Your gender identity is your personal sense of yourself as a man (boy) or woman (girl), he said. Gender role stereotypes are oversimplified, rigid beliefs that all members of a particular sex have distinctive behavioural, psychological and emotional characteristics. “Sexual orientation” refers to an individual’s attraction to members of the opposite sex, same sex or both. Lance explained that sexual orientation includes heterosexuality, homosexuality, bisexuality and asexuality. The last refers a person who is not interested in sexual activity with anyone. Further, it can get a little complicated; Bruce Jenner, now Caitlyn Jenner, could be called a lesbian because she identifies as a woman but is still attracted to women. Transvestism is not a sexual orientation, Lance said. It’s a fetish. Transvestites just like to dress up in the clothes of the opposite sex.

Member Roger Fox interviews Steven after his presentation to the PCEC on the topic of human gender and sexuality.
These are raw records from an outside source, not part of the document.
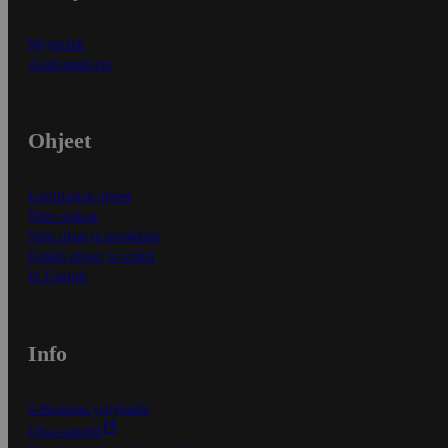
Myymälät
Asiakaspalvelu
Ohjeet
Ensitilaajan ohjeet
Näin maksat
Näin tilaat ja muokkaat
Kaikki ohjeet ja vinkit
In English
Info
S-Business yrityksille
Oiva-raportit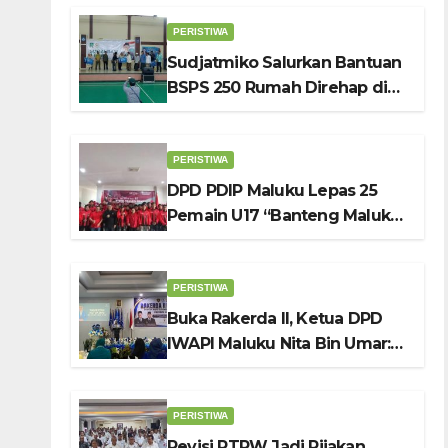
PERISTIWA
Sudjatmiko Salurkan Bantuan
BSPS 250 Rumah Direhap di
Depok
PERISTIWA
DPD PDIP Maluku Lepas 25
Pemain U17 “Banteng Maluku
Raya” ke Sokerano Cup di
Jawa Timur
PERISTIWA
Buka Rakerda II, Ketua DPD
IWAPI Maluku Nita Bin Umar:
Perempuan Pengusaha Pilar
Penggerak UMKM
PERISTIWA
Revisi RTRW Jadi Pijakan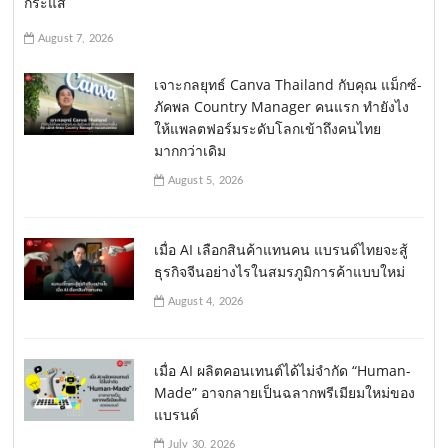
กระแส
August 7, 2026
เจาะกลยุทธ์ Canva Thailand กับคุณ แม็กซ์-
ภัคพล Country Manager คนแรก ทำยังไง
ให้แพลตฟอร์มระดับโลกเข้าถึงคนไทย
มากกว่าเดิม
August 5, 2026
เมื่อ AI เลือกสินค้าแทนคน แบรนด์ไทยจะสู้
ธุรกิจจีนอย่างไรในสมรภูมิการค้าแบบใหม่
August 4, 2026
เมื่อ AI ผลิตคอนเทนต์ได้ไม่จำกัด “Human-
Made” อาจกลายเป็นฉลากพรีเมียมใหม่ของ
แบรนด์
July 30, 2026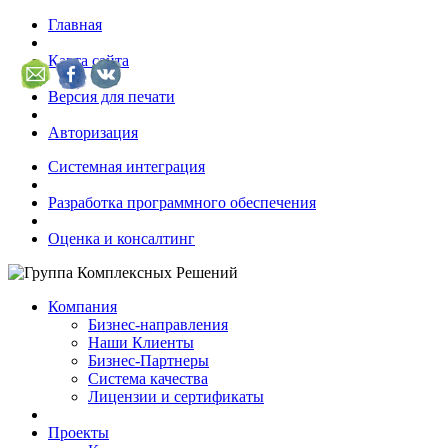
Главная
Карта сайта
Версия для печати
Авторизация
Системная интеграция
Разработка программного обеспечения
Оценка и консалтинг
Компания
Бизнес-направления
Наши Клиенты
Бизнес-Партнеры
Система качества
Лицензии и сертификаты
Проекты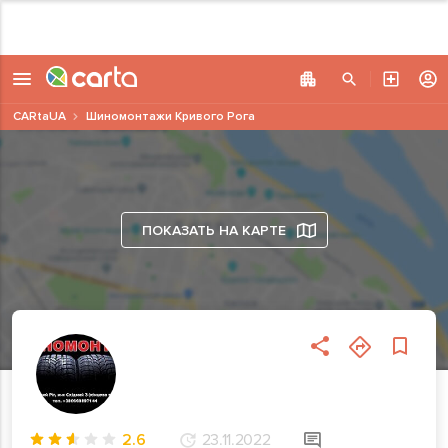
CARtaUA
Шиномонтажи Кривого Рога
ПОКАЗАТЬ НА КАРТЕ
2.6
23.11.2022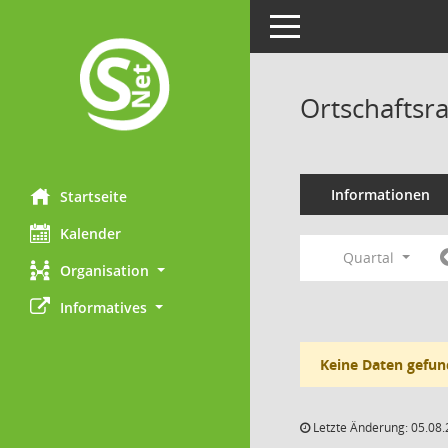
Toggle navigation
Ortschaftsr
Informationen
Startseite
Kalender
Quartal
Organisation
Informatives
Keine Daten gefun
Letzte Änderung: 05.08.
To view the interview, visit

We often talk about gender and power in the same breath, Lance said. In most societies, men as a group have power over women as a group. Napoleon Bonaparte once said, “Women should not be regarded as the equals of men; they are, in fact, mere machines to make children.”
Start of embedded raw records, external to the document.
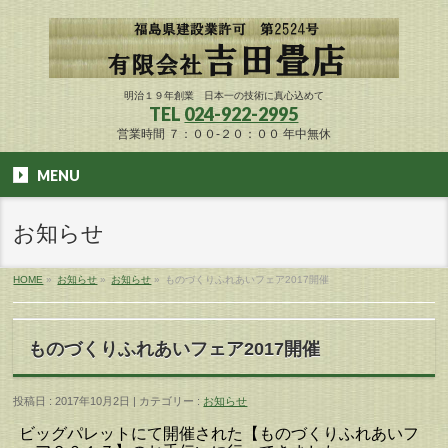
明治１９年創業 日本一の技術に真心込めて
TEL
024-922-2995
営業時間 ７：００-２０：００ 年中無休
MENU
お知らせ
HOME
»
お知らせ
»
お知らせ
»
ものづくりふれあいフェア2017開催
ものづくりふれあいフェア2017開催
投稿日 : 2017年10月2日 | カテゴリー :
お知らせ
ビッグパレットにて開催された【ものづくりふれあいフ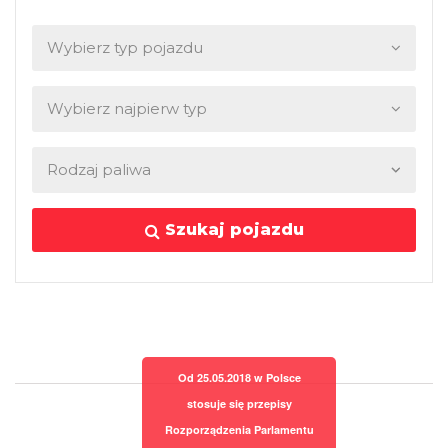
Szukaj pojazdu
Od 25.05.2018 w Polsce
stosuje się przepisy
Rozporządzenia Parlamentu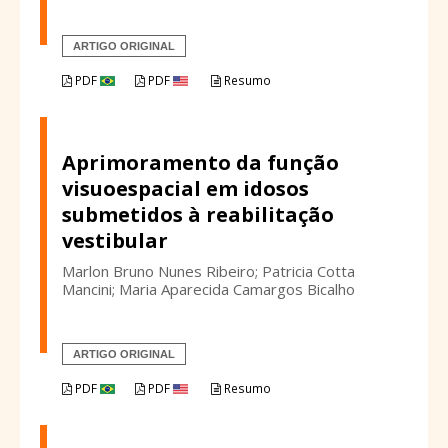
ARTIGO ORIGINAL
PDF
PDF
Resumo
Aprimoramento da função
visuoespacial em idosos
submetidos à reabilitação
vestibular
Marlon Bruno Nunes Ribeiro; Patricia Cotta
Mancini; Maria Aparecida Camargos Bicalho
ARTIGO ORIGINAL
PDF
PDF
Resumo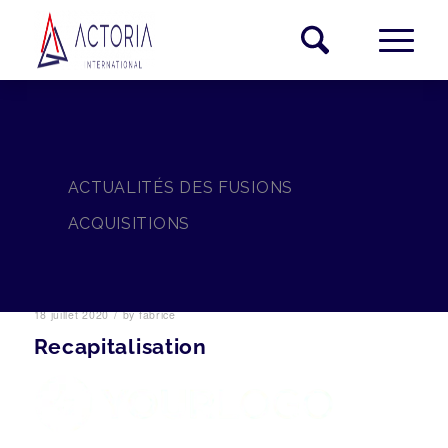
ACTUALITÉS DES FUSIONS
ACQUISITIONS
/
18 juillet 2020
by
fabrice
Recapitalisation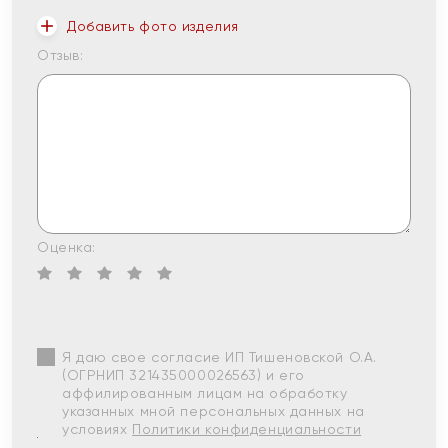
Добавить фото изделия
Отзыв:
Оценка:
Я даю свое согласие ИП Тишеновской О.А.
(ОГРНИП 321435000026563) и его
аффилированным лицам на обработку
указанных мной персональных данных на
условиях
Политики конфиденциальности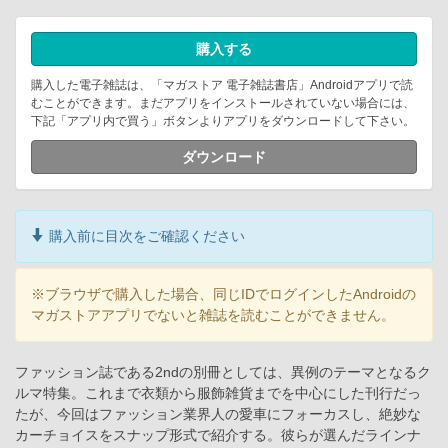
購入する
購入した電子雑誌は、「マガストア 電子雑誌書店」Androidアプリで読
むことができます。まだアプリをインストールされていない場合には、
下記「アプリ内で買う」ボタンよりアプリをダウンロードして下さい。
ダウンロード
購入前に目次をご確認ください
※ブラウザで購入した場合、同じIDでログインしたAndroidの
マガストアアプリでないと雑誌を読むことができません。
ファッション誌である2ndの別冊としては、異例のテーマとなるク
ルマ特集。これまで衣類から服飾雑貨までを中心にした刊行だっ
たが、今回はファッション業界人の愛車にフォーカスし、絶妙な
カーチョイスをスナップ形式で紹介する。彼らが選んだラインナ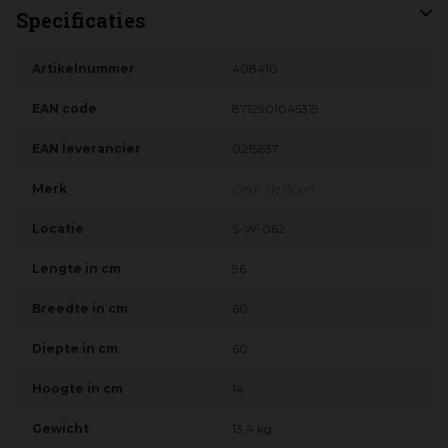
Specificaties
Artikelnummer
408410
EAN code
8712901045319
EAN leverancier
0215637
Merk
Gebr. de Boon
Locatie
S-W-062
Lengte in cm
96
Breedte in cm
60
Diepte in cm
60
Hoogte in cm
14
Gewicht
13,4 kg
Lance talked about the relationship between gender and violence, particularly in the United States. “The U.S. is by far the most violent society on earth,” Lance said, “despite having the highest rates of incarceration and being one of the few industrialized nations still using the death penalty.” Additionally, virtually all violence is perpetrated by men. For example, 99% of those arrested for rape are men; 88% of those arrested for murder are men; and 83% of those arrested for domestic violence are men.

Men learn that violence is an acceptable form of communication with women, Lance explained. Most victims of violence know their attackers. Women are three times more likely to be killed by an intimate than a stranger. In the U.S., Lance said, until 1992 it was not illegal to rape one’s wife. Only 5% of rapists are psychotic, Lance stated. Most rapists are “normal” men because violence against women is seen as normal male behaviour. Lance quoted the sociologist Bernard Lefkowicz as saying that “the most striking characteristic of sex offenders is their apparent normality.”

In the U.S., Lance said, from 1992 to 2006, there were 29 cases of random school violence where a boy or boys opened fire on others. School killers are mostly middle class white boys. Further, this trend has greatly escalated with 78 school shootings already in 2016. Classrooms reproduce and even create gender inequality, Lance said. “Female students receive less attention. Teachers call on boys more and give them more complex questions. In Thailand, boys get everything first from the best seats to the first food!” Also, females are vastly under-represented in textbooks and educational materials. We hear the complaint all of the time that in Hollywood there are no good roles for women.

Lance is a former Adjunct Professor of Social Sciences teaching Sociology at several colleges in the Jacksonville, Florida USA area. He has previously spoken to the club on the topics of “What is Sociology” and “Climate Change.” His last presentation was in September 2015 based on the book “Becoming Evil: How Ordinary People Commit Genocide and Mass Killing.” He presently is teaching English in Chonburi.

After the presentation, MC Roy Albiston brought everyone up to date on club activities and happenings around Pattaya before calling on Ren Lexander to conduct the Open Forum, where questions are asked and answered about Expat living in Thailand, especially Pattaya.